I could not; I had to work. I went to the police station when my shift was done, perhaps at eight in the evening. When I got there, I saw a person leaving, a girl I knew Sotatsu had been familiar with.

INT.

She had been his girlfriend?

JIRO

I don’t believe so. I think she knew him, though. So, I assumed she had been there to see him, although it puzzled me. I thought only family were allowed visits. Evidently, she had been admitted, and admitted many times. One of the guards told me she had been coming every day. Jito Joo was her name.

INT.

Did she greet you as she passed?

JIRO

She ignored me, which was not surprising. We were not on friendly terms, and everyone in the town was ignoring me at that time.

INT.

So, what happened when you reached his cell?

JIRO

The lawyer was there already, in the station. He accompanied me to the cell. Sotatsu stood there with his back to us and he told the lawyer to leave. The lawyer was quite angry. He was very busy. Did I know he had literally hundreds of cases? Did I know he had no time for such things? I apologized as much as I could, and went with the lawyer out of the station, apologizing the whole way to the car, where the lawyer got in and drove away. When I went back into the station and the officers took me again to Sotatsu he would not speak to me. He wouldn’t turn around. He stood in the middle of the cell, facing away from me. I was sure that meant he was innocent. But, if he wouldn’t say it, I didn’t know what to do. I went home and my girlfriend, she was waiting for me in the driveway. She told me she had taken her things. She was moving back to her parents’ house. She couldn’t see me anymore.

INT.

It was a bad time.

JIRO

You could say that.

INT.

And then you saw your mother at home?

JIRO

I went to their house and my father was asleep.
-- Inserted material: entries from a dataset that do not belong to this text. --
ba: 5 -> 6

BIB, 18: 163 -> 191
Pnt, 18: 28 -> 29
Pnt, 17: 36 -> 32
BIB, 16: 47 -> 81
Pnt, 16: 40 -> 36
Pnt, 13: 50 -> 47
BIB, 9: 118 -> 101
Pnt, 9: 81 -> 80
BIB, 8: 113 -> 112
My mother was washing something, a shirt or something. She was washing it and washing it. It didn’t need to be washed anymore. I stood there and talked to her and she said that my father had made the decision and that was that. What was the decision, I asked. She said we were no longer going to talk about any Sotatsu. That I was now the first son, that there was no Sotatsu and hadn’t ever been. She said my sister had gone back to Tokyo, my one sibling had gone back to Tokyo, and that we were four, that there were four of us in the family. I didn’t say anything to this. I just left.